SODA data were pulled today (and thus being the latest/current data), and compared to the CARTO copy of the crash record (potentially several months old, having been the newest data at the time). The goal here is to determine whether the crash records were scraped improperly into CARTO, or perhaps altered later in SODA with the latter having a predicted effect of -1 injury and +1 fatality as described above.
201703
SODA shows 5 crashes with 1 fatality apiece, accounting for the variance of 17 fatalities (SODA) vs 5 (CARTO).
SODA CARTO
3624204 2i/1f 3i/0f 1 injury-to-fatality conversion
3626043 0i/1f 1i/0f 1 injury-to-fatality conversion
3628393 0i/1f 1i/0f 1 injury-to-fatality conversion
3630562 0i/1f 1i/0f 1 injury-to-fatality conversion
3635027 0i/1f 1i/0f 1 injury-to-fatality conversion
201704
SODA shows 23 fatalities over 22 crashes (1 apiece, except 3652675 which had 2), and CARTO shows 17 fatalities over 17 crashes.
SODA CARTO
3645566 0i/1f 1i/0f 1 inj-to-fat conversion
3649309 5i/1f 6i/0f 1 inj-to-fat conversion
3649733 0i/1f 1i/0f 1 inj-to-fat conversion
3655558 3i/1f 4i/0f 1 inj-to-fat conversion
3655948 0i/1f 1i/0f 1 inj-to-fat conversion
Results
Within these first 2 months sampled of the 10 months being examined, 100% of the fatality variances are due to SODA content having been changed after it was loaded, apparently due to an injury later proving to be fatal.

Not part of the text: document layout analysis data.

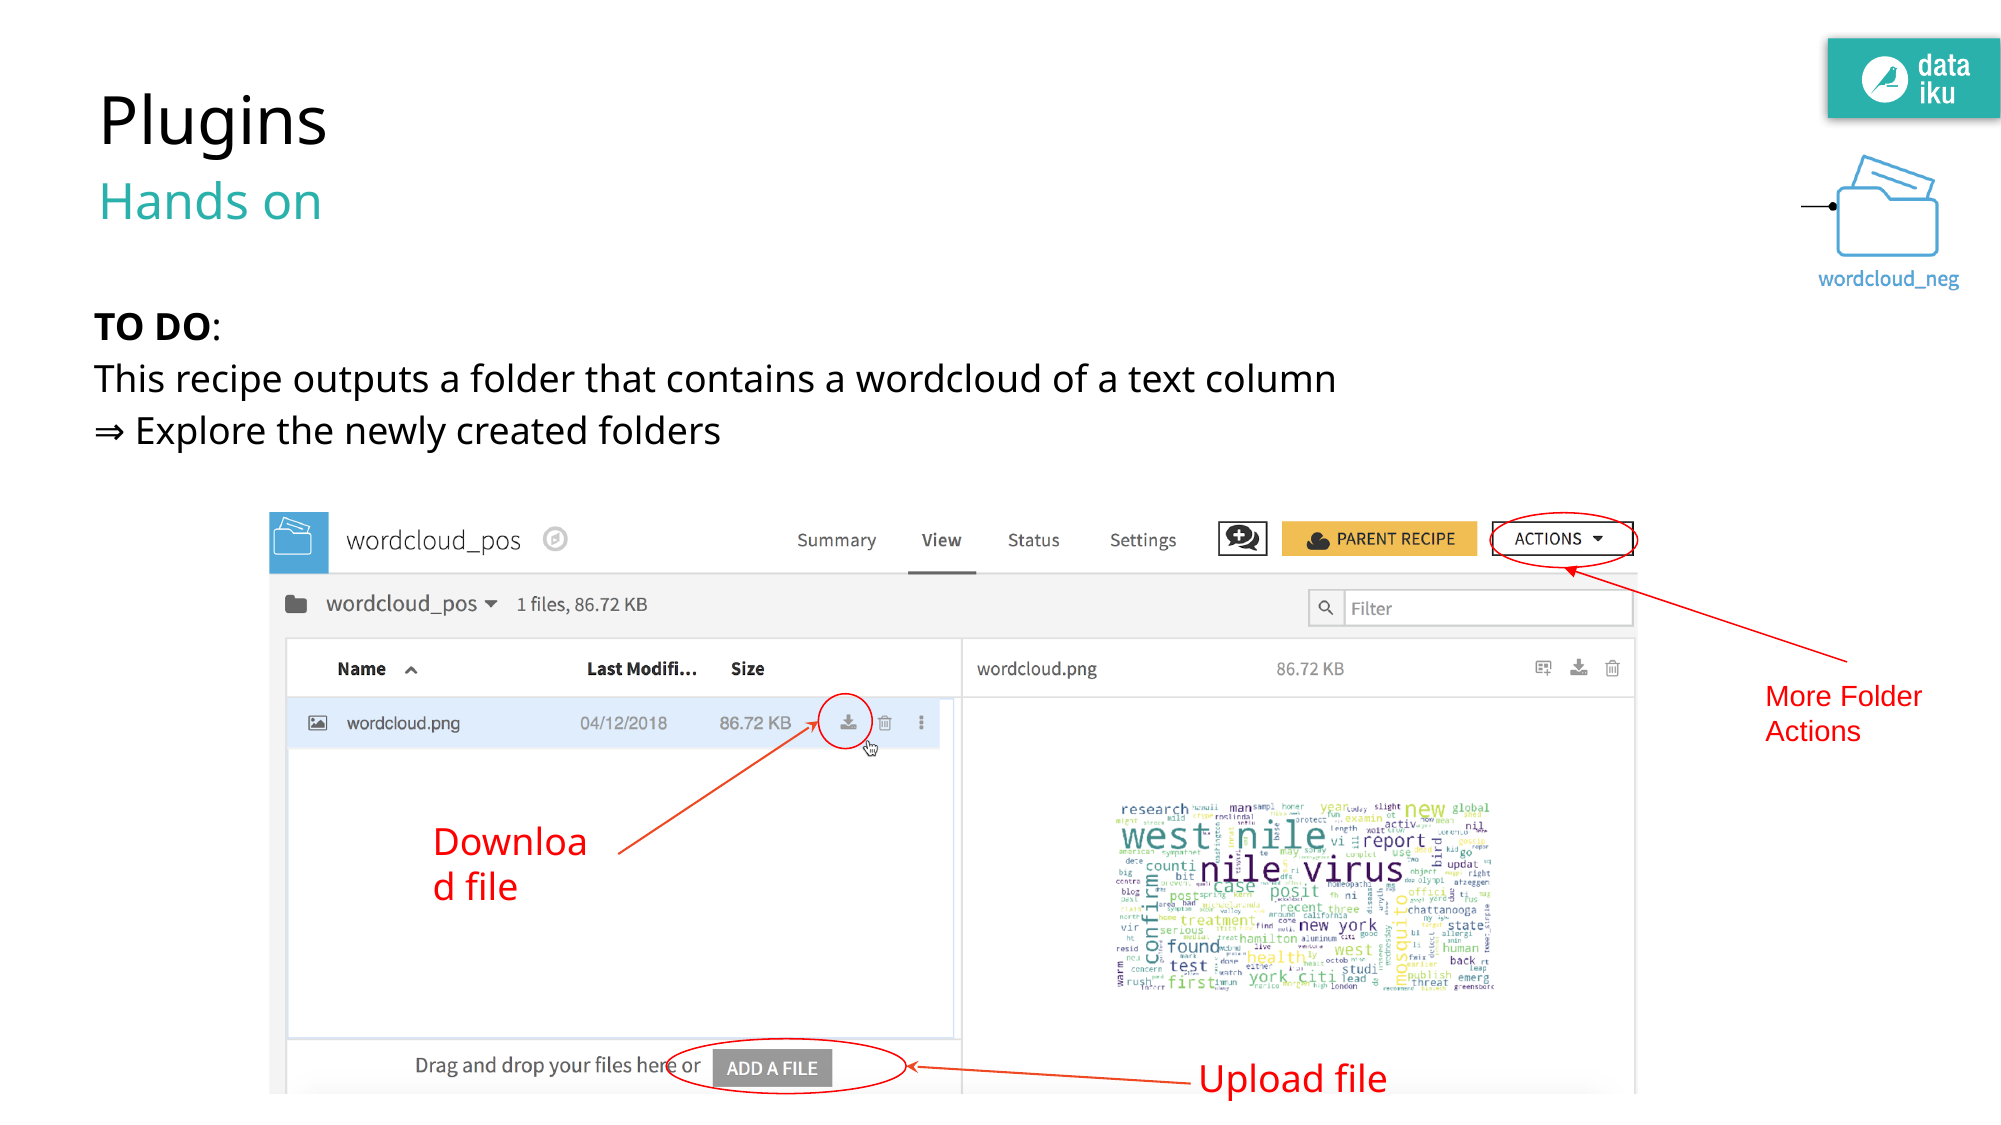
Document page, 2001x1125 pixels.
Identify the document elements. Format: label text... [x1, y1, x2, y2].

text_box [424, 512, 1944, 1103]
title Hands on [78, 149, 1795, 252]
list TO DO: This recipe outputs a folder that contains a wordcloud of a text column ⇒ Explore the newly created folders [78, 288, 1732, 488]
title Plugins [78, 78, 1922, 149]
picture [269, 512, 424, 1094]
picture [1800, 138, 1984, 296]
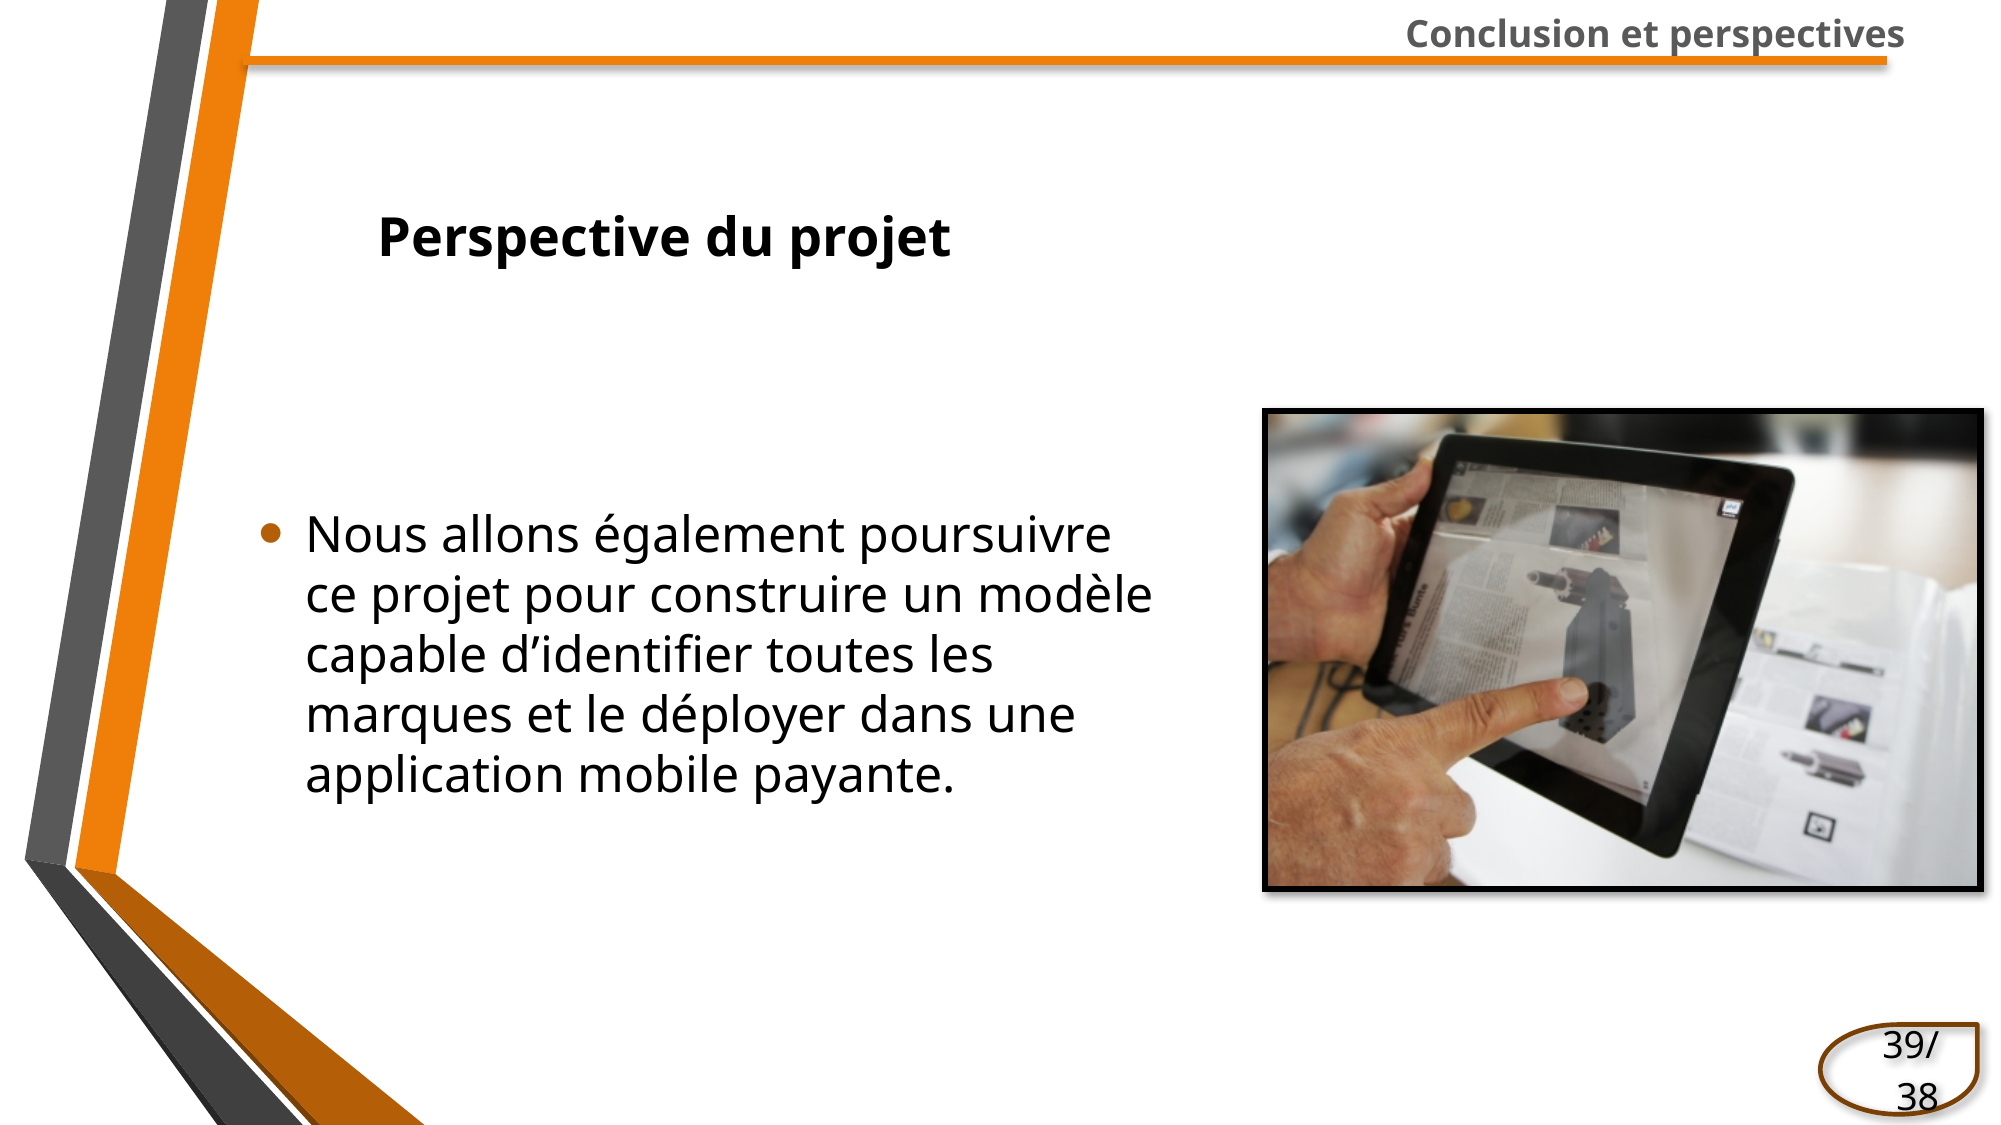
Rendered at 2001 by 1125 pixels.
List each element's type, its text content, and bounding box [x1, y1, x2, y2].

text_box Conclusion et perspectives [1390, 2, 1921, 63]
picture [1267, 413, 1978, 887]
list Nous allons également poursuivre ce projet pour construire un modèle capable d’identifier toutes les marques et le déployer dans une application mobile payante. [243, 437, 1178, 950]
text_box 39/38 [1820, 1024, 1978, 1115]
title Perspective du projet [301, 174, 1029, 296]
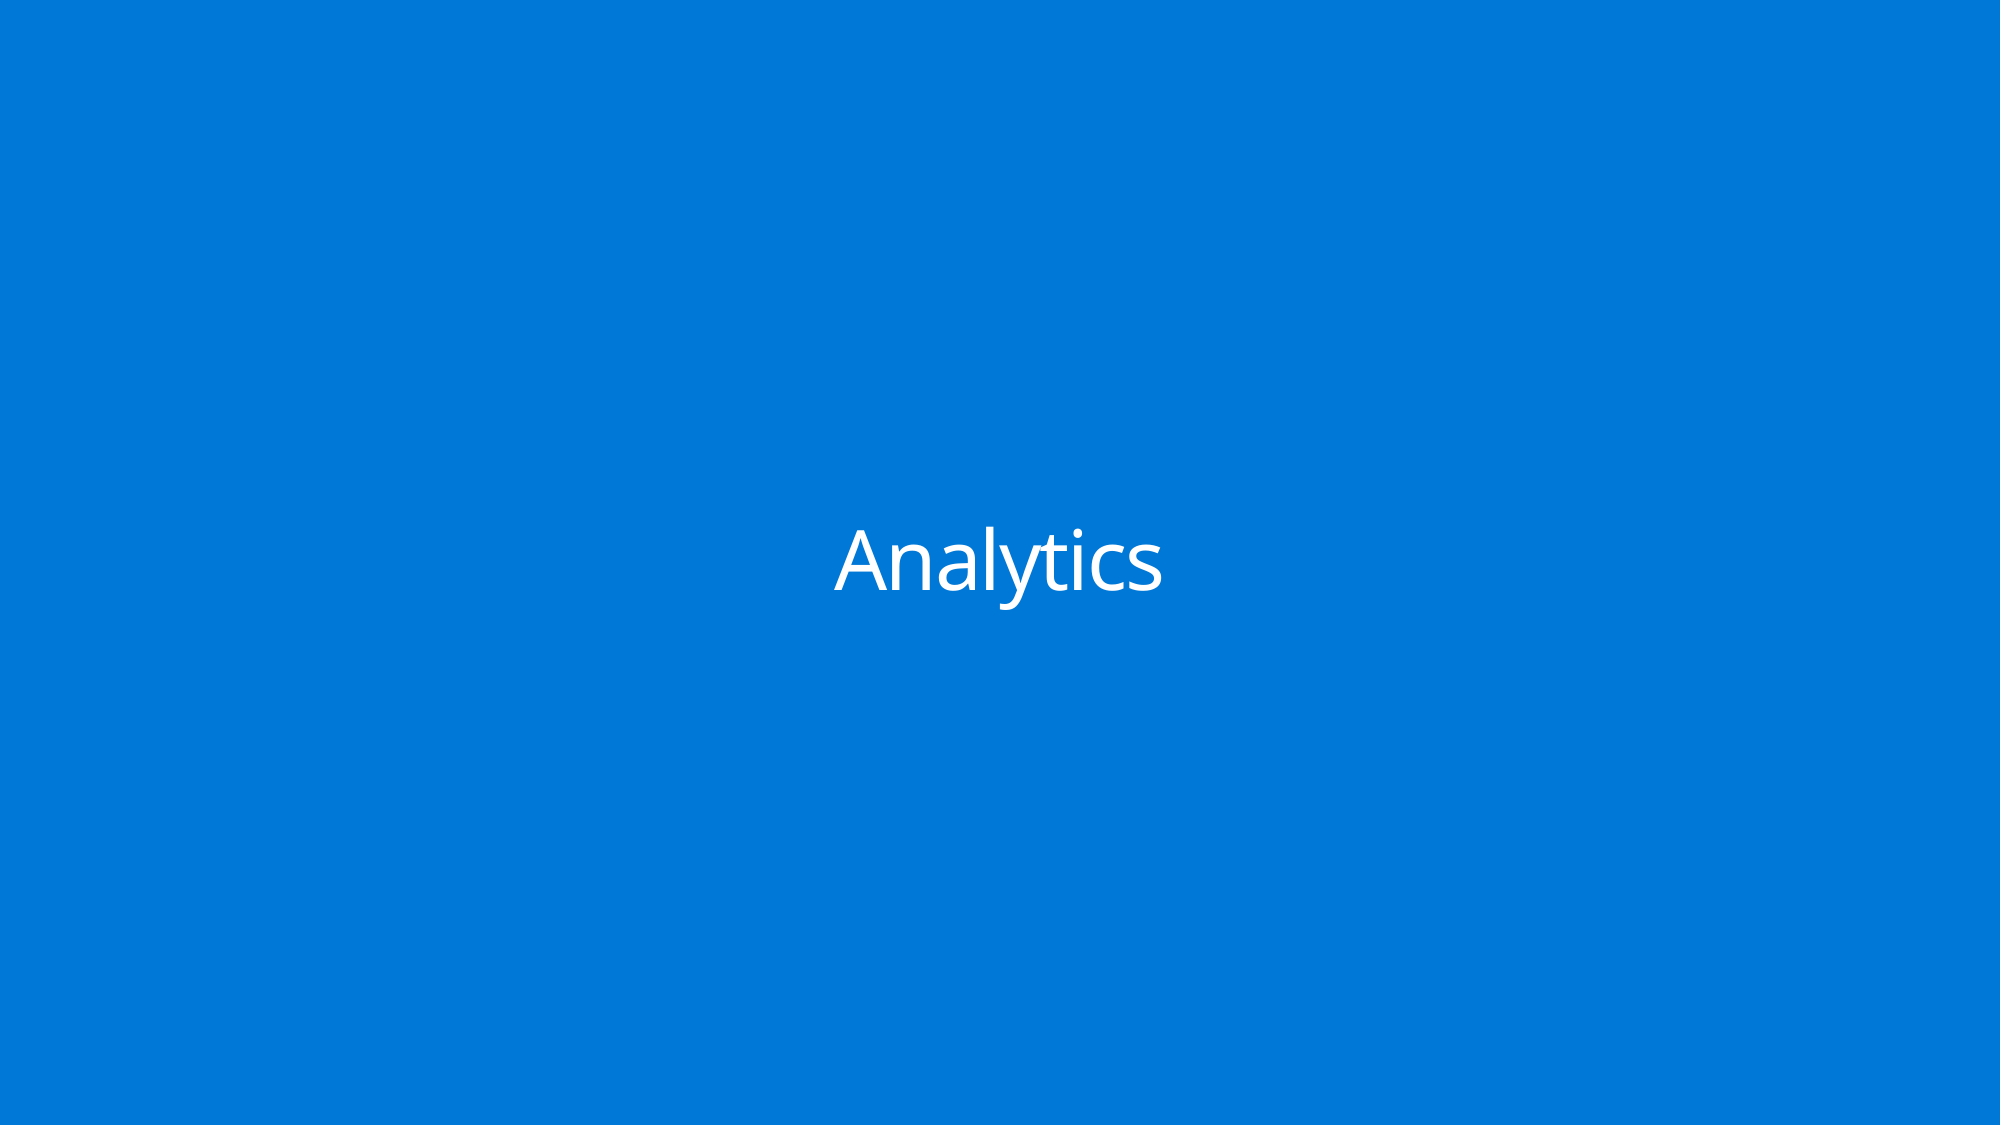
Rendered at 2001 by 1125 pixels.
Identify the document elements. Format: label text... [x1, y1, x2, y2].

title Analytics [44, 499, 1956, 626]
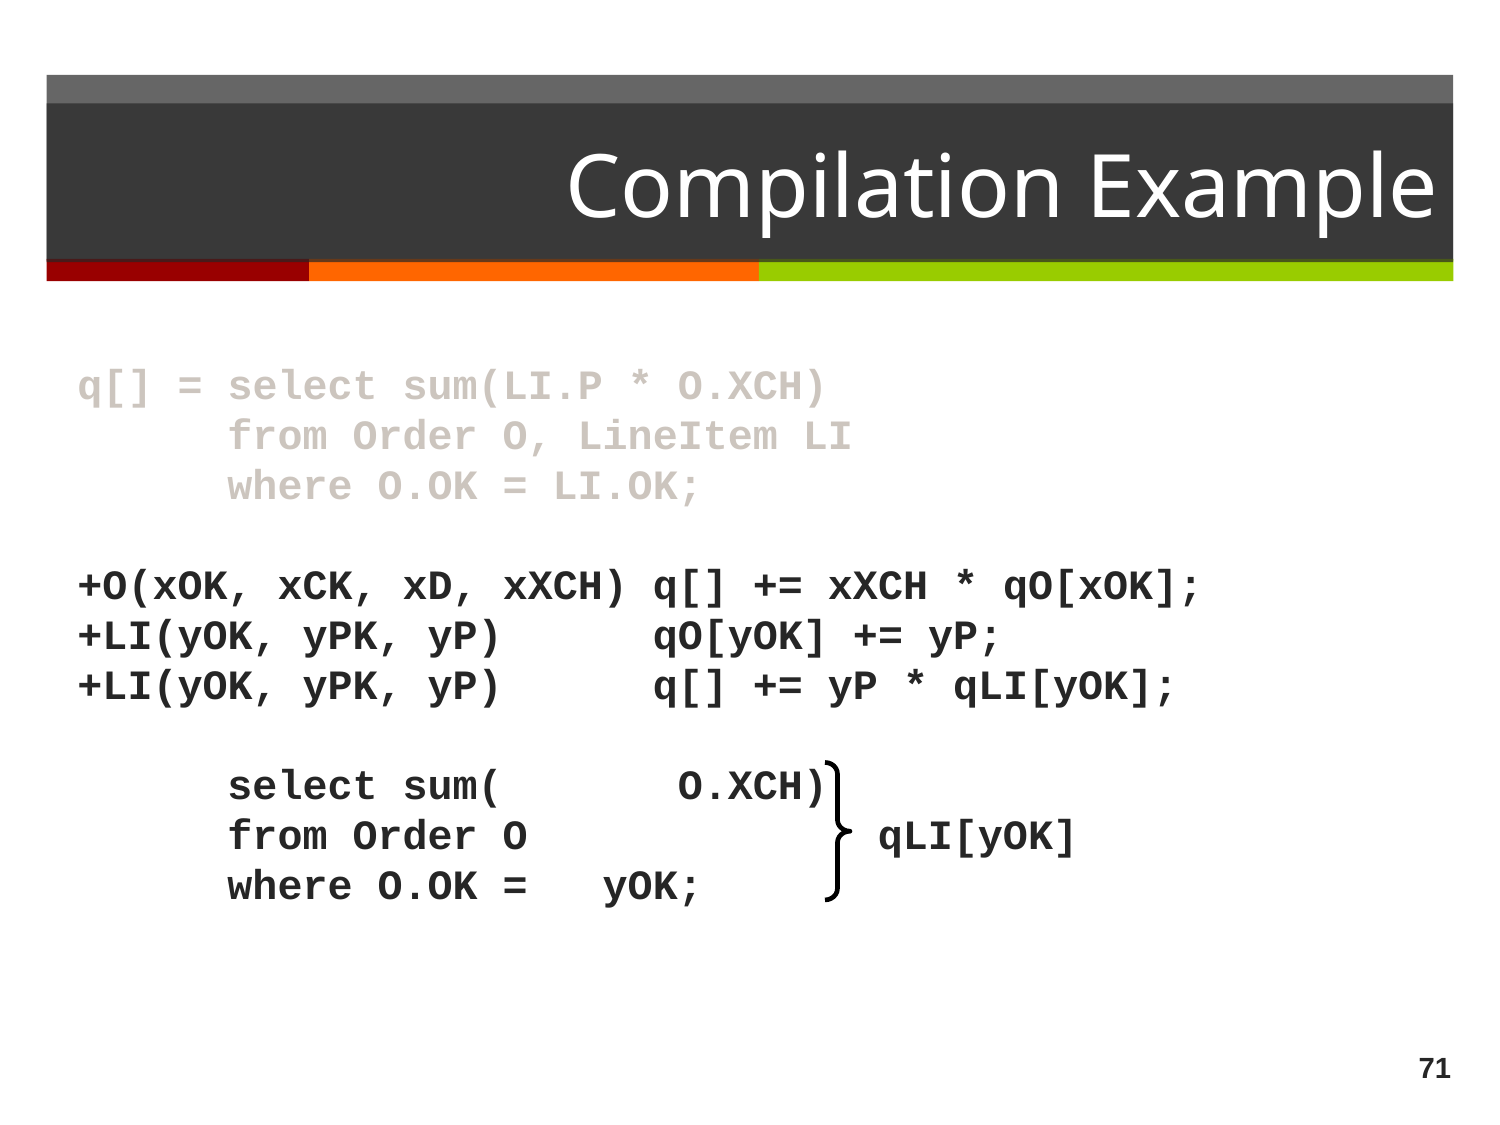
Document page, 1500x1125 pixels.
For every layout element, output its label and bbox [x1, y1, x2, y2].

Hmm, here's an interesting discovery: https://dev.socrata.com/docs/system-fields.html
SODA has hidden system fields! Including updated_at
, which allow queries like this:
https://data.cityofnewyork.us/resource/qiz3-axqb.json?$where=:updated_at > '2018-01-20'
But they also include this caution:
Data providers use many different methods to update datasets. In some cases, they use tools like DataSync or the Publisher API to update datasets, and we can tell which records within the dataset have actually been modified, and only update them accordingly. When data providers perform a full replace of the dataset using the Publisher API, all of its records will be updated within short period of time, in which case a query based on :updated_at will show that all of the records have changed.
If NYC's updated_at
dates are reasonable, this might be a much better approach to data syncing.
They also have created_at
, which I admit is a bit kerflummoxing if it works, since it means all this messing about with crash dates was a red herring. OTOH, if these previously unknown fields solved our problems, then that would be a fine thing.
A quick checkup on the injury-to-fatality conversions. This hypothesis is further corroborated upon examination of the update_at field, indicating that the record was indeed modified over 3 months after the fact as well as having been entered over two months after the fact.
Crash # 3649309
Date: 2017-02-03
Logged as 6 injury & 0 fatality
Now reads 5 injury & 1 fatality
Created at: 2017-04-14
Updated At: 2017-05-11
This confirms a few theories and also gives some new information:
I have opened issue #13 to discuss the possibility of a new ETL job or offline task, to rectify altered records.
I have reopened #6 to discuss that the "one month window" may be insufficient to catch all new crashes.
Dan has put together a spreadsheet investigating the crash counts from Socarata and from CARTO, and come up with some figures indicating that in many cases the injury count in CARTO (and CrashMapper) is higher than indicated by the Socrata systems.
https://docs.google.com/spreadsheets/d/14JNTMS4gRszWSVXY0kOGXkYCWWp440Las_PE40nAAT0/edit#gid=248679534
Notably the bottom which lists the most-incorrect months.